Interestingly, mutations that abolish ExoN activity cause a lethal phenotype in SARS-CoV-2 and MERS-CoV, but not in SARS-CoV or other coronaviruses (16), suggesting that ExoN has additional functions beyond its proofreading activity. Indeed, Nsp14 triggers translational shutdown, participates in evasion of innate immunity, activates proinflammatory signals, and mediates viral recombination (17–20).
Large-scale protein-protein interaction analyses of SARS-CoV-2 and human proteins revealed putative interacting partners for all of the SARS-CoV-2 proteins. Several independent studies, from us and from others, suggested that SARS-CoV-2 Nsp14 protein interacts with human sirtuin 5 (SIRT5) (1–4).
Most sirtuins act as NAD-dependent protein deacetylases, removing acetyl groups from lysine residues and, as such, tightly connect post-translational protein regulation with cellular metabolism. The seven mammalian sirtuins (SIRT1–7) are found in different cellular compartments.
They deacylate histones and transcriptional regulators in the nucleus and also specific proteins in the cytoplasm and in mitochondria. Sirtuins are crucial regulators of cellular metabolism and energy homeostasis and have emerged as key regulators of aging and age-related diseases.
SIRT5 is unique among the seven mammalian sirtuins. It is only a weak protein deacetylase, but it efficiently removes longer-chain acyl groups from proteins, such as succinyl, malonyl or glutaryl groups (23, 24). By preferentially catalyzing the removal of these negatively charged acidic modifications, SIRT5 functions as the main cellular desuccinylase, demalonylase, and deglutarylase (24–26).

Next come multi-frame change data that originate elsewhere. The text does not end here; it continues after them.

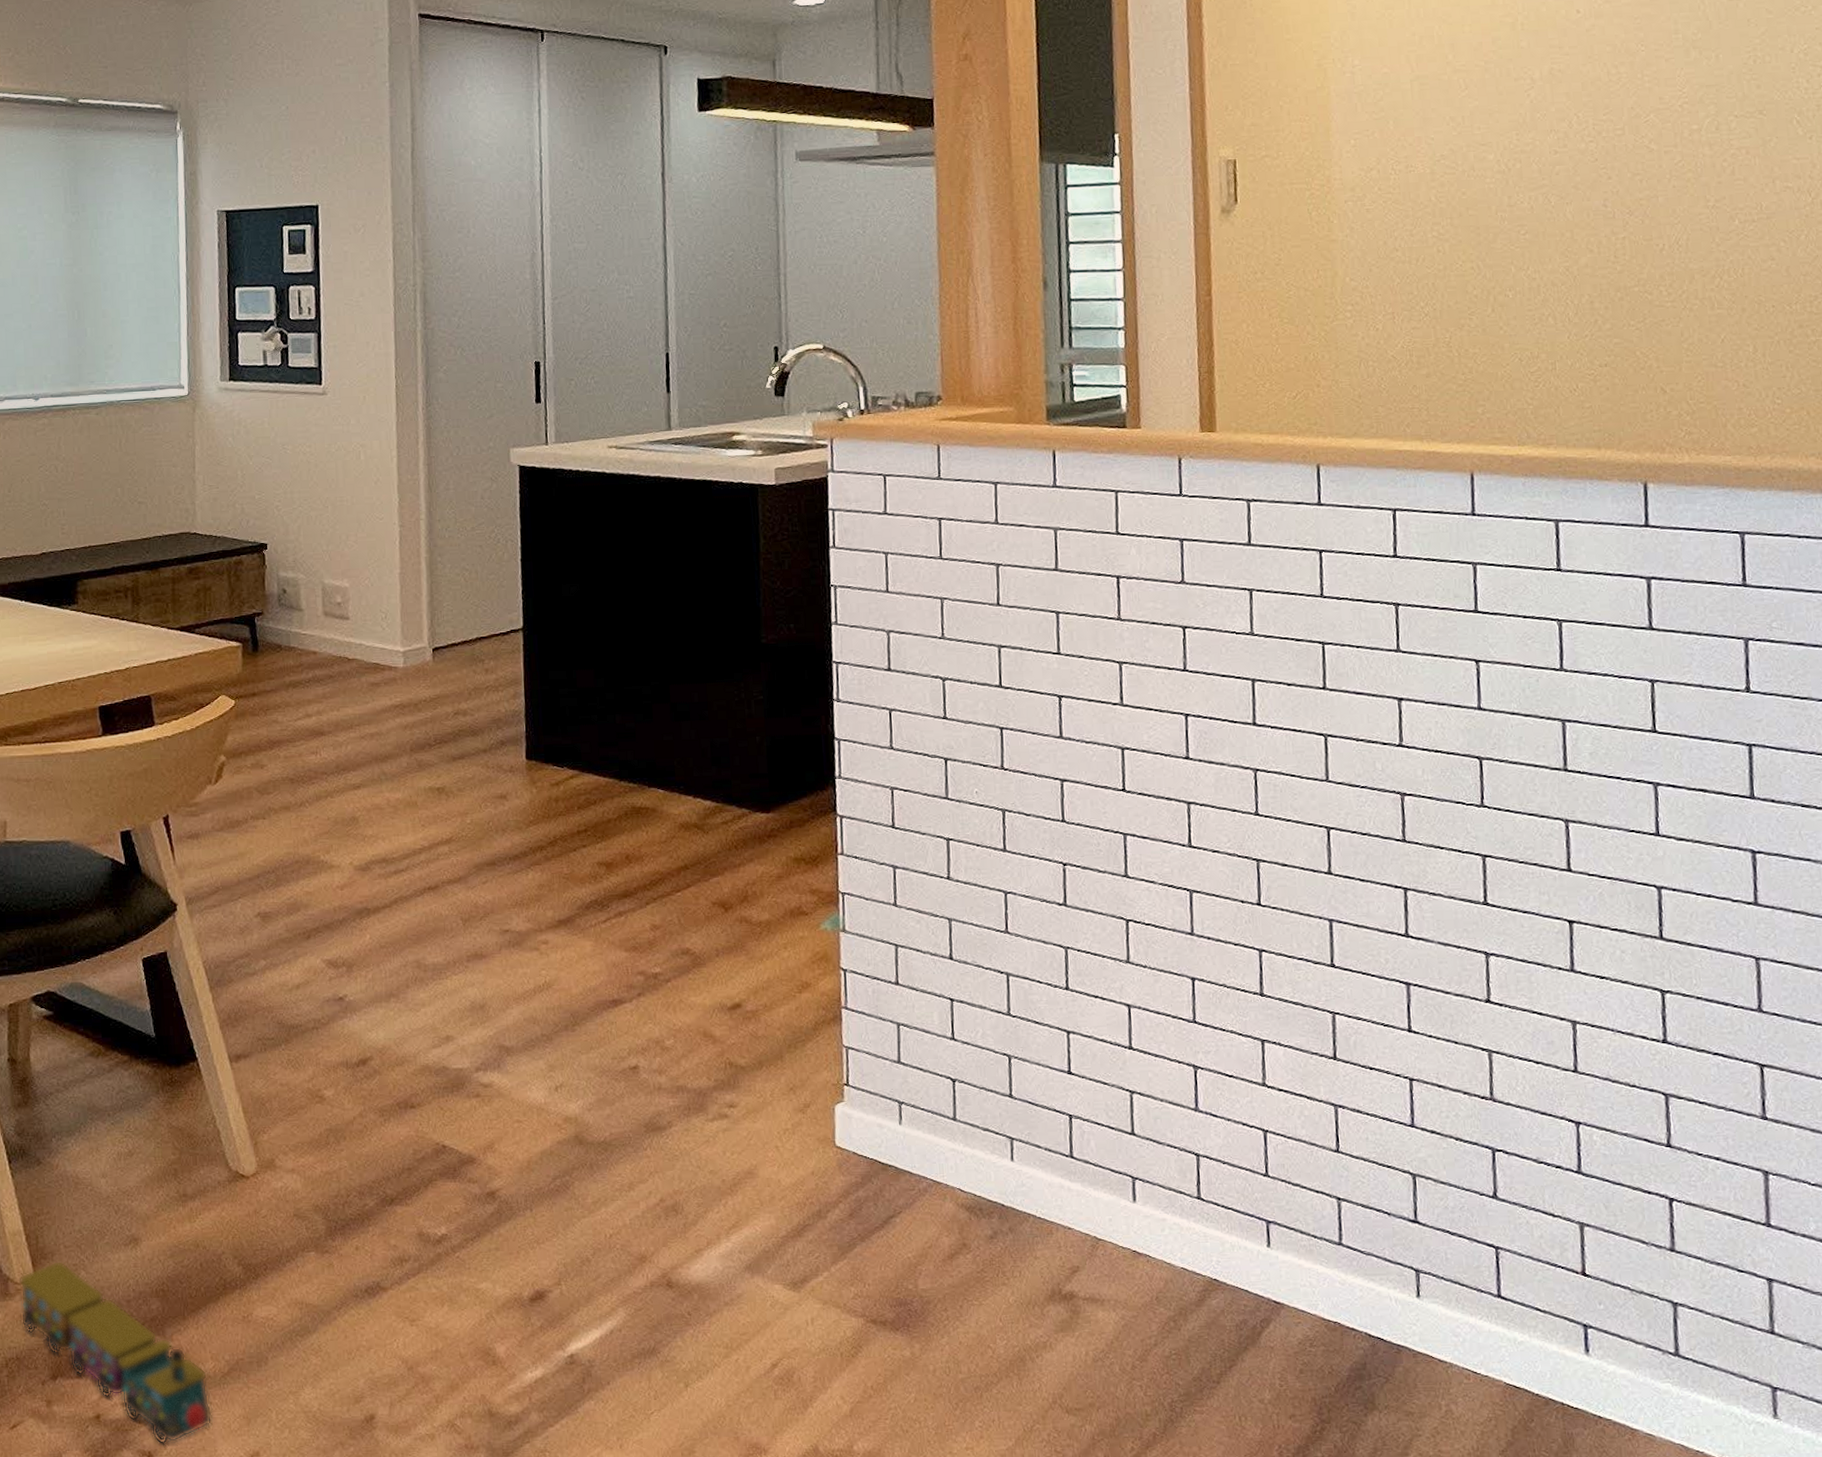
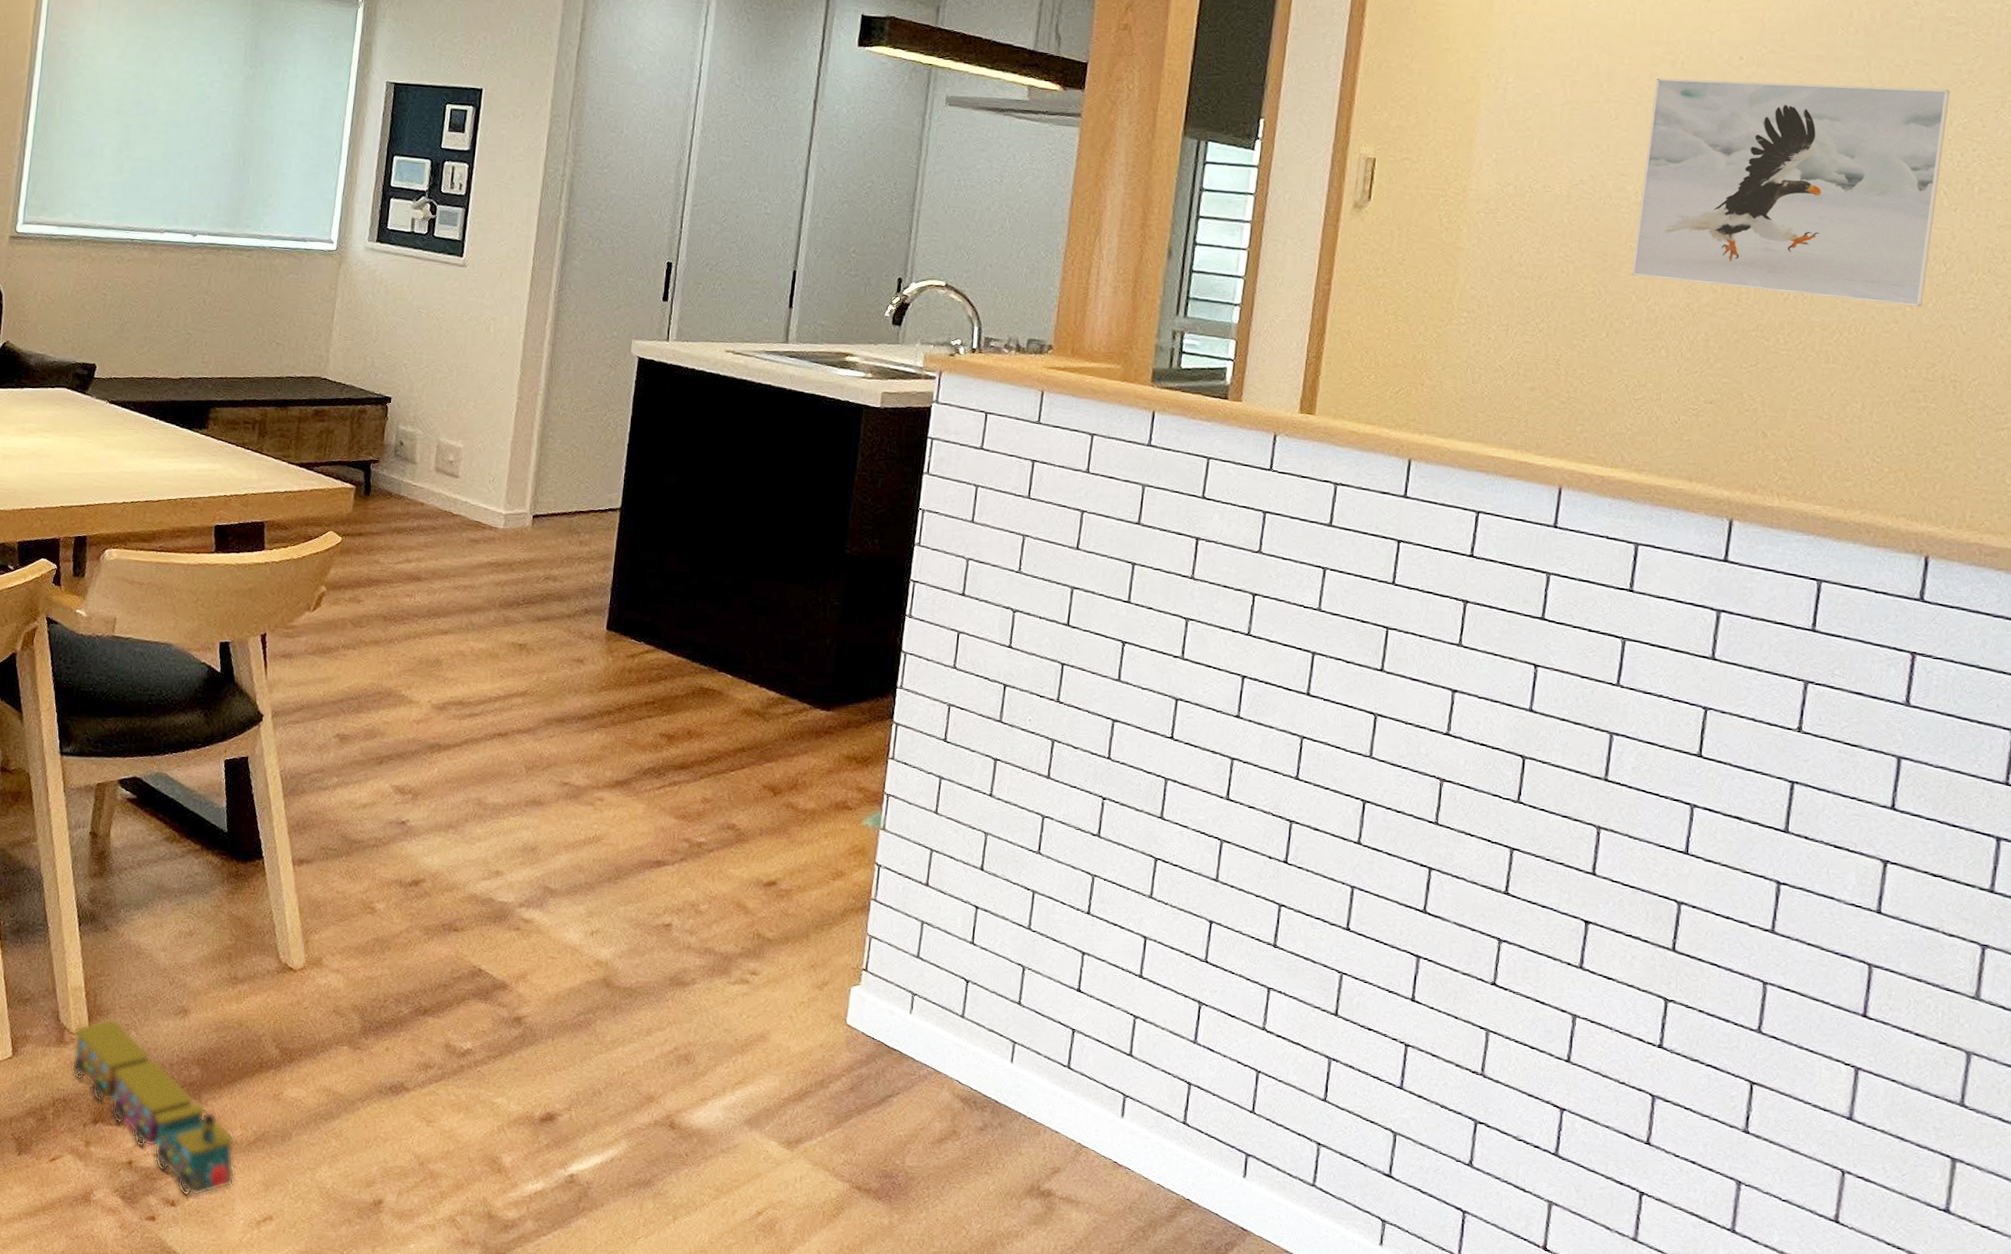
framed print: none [1499,18,1795,246] -> present [1631,78,1950,307]

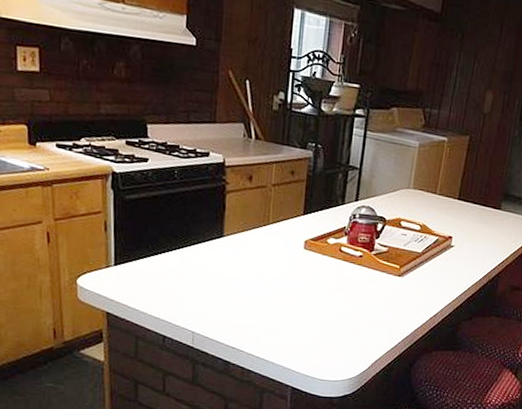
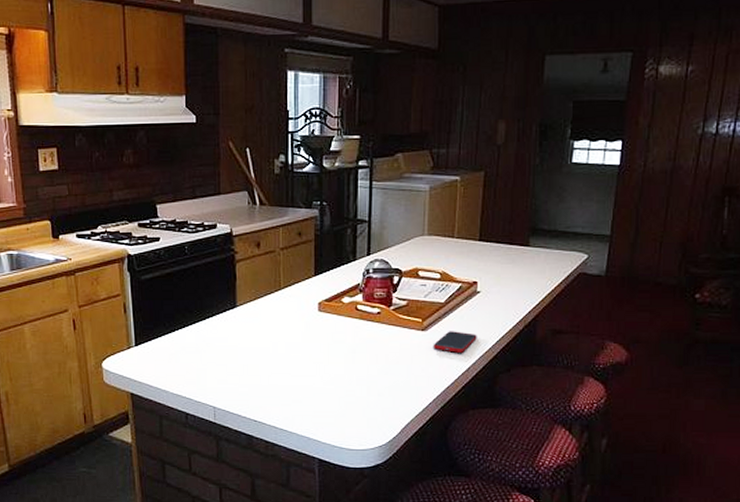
cell phone: none [407,279,447,300] -> present [433,331,477,353]

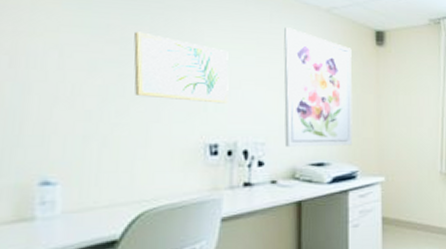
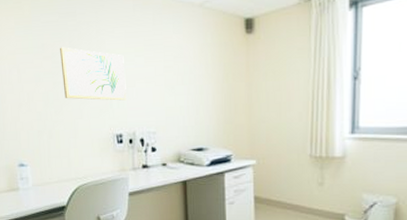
wall art: present [283,27,353,147] -> none [165,27,226,135]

SIRT5 is predominantly found in the mitochondria, but also exerts regulatory activity in the cytoplasm in several important metabolic processes, such as glycolysis, fatty acid oxidation and ketone body production f(27). Despite elevated succinylation or malonylation levels in several tissues, no obvious phenotype or abnormalities are observed in Sirt5 knockout mice under basal conditions (28). The roles of SIRT5 in disease, infection, and aging, are unclear.
Here we investigated the role of SIRT5 during infection with SARS-CoV-2. We showed that SIRT5 stably interacts with Nsp14, but not with its cofactor Nsp10, and that SIRT5 catalytic activity is necessary for the interaction. Furthermore, knock-out or inhibition of SIRT5 reduced viral levels in cell-culture experiments, revealing that SIRT5 is a proviral factor necessary for efficient viral replication.